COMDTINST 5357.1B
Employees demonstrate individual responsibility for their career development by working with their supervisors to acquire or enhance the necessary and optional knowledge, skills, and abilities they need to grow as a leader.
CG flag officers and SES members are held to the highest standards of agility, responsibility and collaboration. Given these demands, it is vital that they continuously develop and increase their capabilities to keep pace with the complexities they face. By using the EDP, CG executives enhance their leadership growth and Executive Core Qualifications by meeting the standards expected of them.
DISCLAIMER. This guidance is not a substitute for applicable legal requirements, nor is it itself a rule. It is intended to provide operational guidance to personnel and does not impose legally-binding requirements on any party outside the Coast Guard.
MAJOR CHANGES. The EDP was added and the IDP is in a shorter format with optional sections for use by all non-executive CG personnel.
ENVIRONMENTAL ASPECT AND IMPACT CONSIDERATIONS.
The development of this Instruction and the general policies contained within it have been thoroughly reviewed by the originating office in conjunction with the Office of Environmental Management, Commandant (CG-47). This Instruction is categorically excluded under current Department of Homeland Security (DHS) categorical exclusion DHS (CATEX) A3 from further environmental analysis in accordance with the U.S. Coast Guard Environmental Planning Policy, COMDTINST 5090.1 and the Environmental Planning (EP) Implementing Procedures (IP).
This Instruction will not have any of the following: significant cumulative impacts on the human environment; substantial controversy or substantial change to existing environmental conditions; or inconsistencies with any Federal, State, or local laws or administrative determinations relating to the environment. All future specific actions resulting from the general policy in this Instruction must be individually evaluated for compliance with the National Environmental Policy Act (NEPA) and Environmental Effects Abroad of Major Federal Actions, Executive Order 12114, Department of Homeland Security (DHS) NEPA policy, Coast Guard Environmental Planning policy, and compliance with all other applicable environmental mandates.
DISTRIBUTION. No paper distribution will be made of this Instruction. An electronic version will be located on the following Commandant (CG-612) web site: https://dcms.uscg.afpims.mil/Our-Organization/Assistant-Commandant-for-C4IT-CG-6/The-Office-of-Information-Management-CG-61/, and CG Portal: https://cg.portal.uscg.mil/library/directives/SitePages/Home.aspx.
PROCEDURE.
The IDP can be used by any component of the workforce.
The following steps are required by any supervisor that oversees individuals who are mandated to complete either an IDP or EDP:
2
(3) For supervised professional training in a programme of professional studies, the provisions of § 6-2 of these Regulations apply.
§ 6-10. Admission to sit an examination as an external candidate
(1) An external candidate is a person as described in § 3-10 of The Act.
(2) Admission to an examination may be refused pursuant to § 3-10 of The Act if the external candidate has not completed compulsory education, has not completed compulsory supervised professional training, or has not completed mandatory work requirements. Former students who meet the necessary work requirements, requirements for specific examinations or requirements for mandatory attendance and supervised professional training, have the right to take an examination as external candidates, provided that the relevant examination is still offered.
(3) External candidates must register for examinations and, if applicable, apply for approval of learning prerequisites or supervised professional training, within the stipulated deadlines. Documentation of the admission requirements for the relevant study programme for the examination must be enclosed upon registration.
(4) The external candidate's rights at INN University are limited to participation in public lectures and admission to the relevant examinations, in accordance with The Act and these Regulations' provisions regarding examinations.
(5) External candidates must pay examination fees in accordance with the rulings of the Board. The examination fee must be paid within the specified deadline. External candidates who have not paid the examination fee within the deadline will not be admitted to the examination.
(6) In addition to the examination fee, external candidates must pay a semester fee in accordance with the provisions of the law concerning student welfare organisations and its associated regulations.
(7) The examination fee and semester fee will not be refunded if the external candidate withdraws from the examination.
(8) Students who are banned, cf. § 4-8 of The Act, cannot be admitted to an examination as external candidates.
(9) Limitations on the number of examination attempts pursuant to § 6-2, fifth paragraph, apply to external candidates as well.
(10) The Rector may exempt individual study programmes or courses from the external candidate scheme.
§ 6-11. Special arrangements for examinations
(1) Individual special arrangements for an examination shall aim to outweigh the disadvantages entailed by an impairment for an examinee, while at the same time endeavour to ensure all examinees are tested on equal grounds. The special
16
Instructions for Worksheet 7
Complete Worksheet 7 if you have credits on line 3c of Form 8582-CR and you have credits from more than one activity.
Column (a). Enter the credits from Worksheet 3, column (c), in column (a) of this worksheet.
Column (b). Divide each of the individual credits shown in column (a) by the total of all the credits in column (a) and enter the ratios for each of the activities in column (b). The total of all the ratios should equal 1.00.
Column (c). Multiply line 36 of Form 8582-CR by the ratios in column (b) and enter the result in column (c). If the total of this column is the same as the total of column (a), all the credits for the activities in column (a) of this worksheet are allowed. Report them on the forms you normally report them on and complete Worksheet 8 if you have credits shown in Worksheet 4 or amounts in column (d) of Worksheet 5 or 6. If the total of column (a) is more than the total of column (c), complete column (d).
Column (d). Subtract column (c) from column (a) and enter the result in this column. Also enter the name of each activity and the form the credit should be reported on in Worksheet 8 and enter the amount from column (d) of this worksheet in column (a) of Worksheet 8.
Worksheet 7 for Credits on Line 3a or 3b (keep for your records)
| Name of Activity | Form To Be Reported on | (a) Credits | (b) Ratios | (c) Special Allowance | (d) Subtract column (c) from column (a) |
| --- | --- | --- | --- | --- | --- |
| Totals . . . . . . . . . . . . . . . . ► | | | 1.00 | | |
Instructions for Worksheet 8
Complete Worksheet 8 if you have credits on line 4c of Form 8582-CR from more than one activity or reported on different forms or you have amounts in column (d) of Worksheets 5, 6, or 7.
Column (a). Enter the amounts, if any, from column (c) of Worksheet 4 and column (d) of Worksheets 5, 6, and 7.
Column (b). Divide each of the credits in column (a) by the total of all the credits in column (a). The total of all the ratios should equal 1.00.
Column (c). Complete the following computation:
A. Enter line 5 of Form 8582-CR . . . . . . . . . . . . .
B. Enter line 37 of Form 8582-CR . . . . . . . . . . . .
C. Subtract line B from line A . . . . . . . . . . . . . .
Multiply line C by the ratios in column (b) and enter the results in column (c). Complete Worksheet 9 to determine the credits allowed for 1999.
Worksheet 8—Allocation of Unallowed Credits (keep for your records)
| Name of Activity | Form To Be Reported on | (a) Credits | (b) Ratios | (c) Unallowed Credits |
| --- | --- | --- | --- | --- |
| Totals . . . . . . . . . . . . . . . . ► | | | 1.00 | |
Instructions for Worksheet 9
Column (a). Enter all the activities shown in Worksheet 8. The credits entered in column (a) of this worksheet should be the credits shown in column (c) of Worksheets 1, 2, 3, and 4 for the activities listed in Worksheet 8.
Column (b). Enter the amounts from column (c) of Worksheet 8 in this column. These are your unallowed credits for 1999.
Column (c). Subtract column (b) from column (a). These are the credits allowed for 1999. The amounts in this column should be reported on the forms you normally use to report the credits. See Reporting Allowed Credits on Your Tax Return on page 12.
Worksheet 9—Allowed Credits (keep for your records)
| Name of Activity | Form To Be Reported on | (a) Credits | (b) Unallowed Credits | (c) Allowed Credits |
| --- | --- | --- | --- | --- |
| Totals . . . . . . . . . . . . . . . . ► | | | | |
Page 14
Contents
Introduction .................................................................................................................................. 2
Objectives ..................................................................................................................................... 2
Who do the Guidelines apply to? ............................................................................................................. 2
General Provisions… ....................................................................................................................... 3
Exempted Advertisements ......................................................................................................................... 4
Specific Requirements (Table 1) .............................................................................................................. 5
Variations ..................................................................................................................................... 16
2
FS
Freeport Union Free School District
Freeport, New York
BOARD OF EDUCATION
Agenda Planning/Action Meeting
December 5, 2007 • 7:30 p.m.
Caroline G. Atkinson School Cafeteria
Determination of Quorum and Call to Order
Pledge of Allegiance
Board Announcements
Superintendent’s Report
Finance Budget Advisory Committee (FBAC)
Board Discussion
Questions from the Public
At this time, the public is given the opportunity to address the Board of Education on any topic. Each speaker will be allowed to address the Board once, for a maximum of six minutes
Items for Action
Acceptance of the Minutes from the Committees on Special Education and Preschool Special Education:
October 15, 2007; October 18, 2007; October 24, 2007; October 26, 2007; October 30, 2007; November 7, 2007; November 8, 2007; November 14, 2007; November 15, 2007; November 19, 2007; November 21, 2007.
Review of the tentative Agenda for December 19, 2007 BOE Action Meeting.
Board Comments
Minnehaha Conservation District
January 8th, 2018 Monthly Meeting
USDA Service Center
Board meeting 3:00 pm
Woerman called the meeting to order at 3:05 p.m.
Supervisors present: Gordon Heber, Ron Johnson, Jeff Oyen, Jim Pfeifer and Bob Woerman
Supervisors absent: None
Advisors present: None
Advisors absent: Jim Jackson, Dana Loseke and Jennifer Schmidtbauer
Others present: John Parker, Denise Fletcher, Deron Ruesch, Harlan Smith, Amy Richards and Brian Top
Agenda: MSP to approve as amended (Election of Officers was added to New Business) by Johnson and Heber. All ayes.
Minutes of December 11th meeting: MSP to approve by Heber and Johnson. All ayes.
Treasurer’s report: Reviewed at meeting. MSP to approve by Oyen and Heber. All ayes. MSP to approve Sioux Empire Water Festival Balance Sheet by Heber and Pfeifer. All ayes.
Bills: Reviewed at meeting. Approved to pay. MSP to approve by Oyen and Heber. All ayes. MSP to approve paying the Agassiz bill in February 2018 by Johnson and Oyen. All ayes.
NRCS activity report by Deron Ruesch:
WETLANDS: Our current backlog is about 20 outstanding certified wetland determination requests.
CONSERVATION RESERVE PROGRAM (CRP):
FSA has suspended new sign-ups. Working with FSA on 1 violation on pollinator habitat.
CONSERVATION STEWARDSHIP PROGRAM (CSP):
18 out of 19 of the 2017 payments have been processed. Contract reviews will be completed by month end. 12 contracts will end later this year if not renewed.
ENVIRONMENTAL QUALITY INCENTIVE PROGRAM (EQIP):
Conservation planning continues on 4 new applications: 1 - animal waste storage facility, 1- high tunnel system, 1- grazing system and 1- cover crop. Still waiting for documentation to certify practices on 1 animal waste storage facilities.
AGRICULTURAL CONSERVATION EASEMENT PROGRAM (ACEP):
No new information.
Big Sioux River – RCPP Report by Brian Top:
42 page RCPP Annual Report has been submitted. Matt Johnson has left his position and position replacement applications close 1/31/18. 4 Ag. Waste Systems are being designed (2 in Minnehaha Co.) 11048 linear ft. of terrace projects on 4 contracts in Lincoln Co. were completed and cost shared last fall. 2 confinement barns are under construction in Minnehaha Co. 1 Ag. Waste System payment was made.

▬▬▬▬▬▬

> [EXERCISE PROMPT]
Tally up the lines of the listing containing the word "responsibility". Give only the total.

> [ANSWER BOX]
2